• [Problem requirements] Would you please copy exactly the line with "vfov_deg: 31.4" and all lines that follow it in the data below, through the last one?
□ □ □ □ □
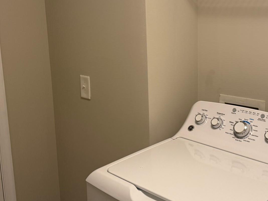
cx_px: 168
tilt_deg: -10.3
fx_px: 356
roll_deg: +1.2
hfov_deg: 40.9
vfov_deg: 31.4
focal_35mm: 46
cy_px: 75
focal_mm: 6.76
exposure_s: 1/60
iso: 160
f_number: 1.78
□ □ □ □ □
• [Result]
vfov_deg: 31.4
focal_35mm: 46
cy_px: 75
focal_mm: 6.76
exposure_s: 1/60
iso: 160
f_number: 1.78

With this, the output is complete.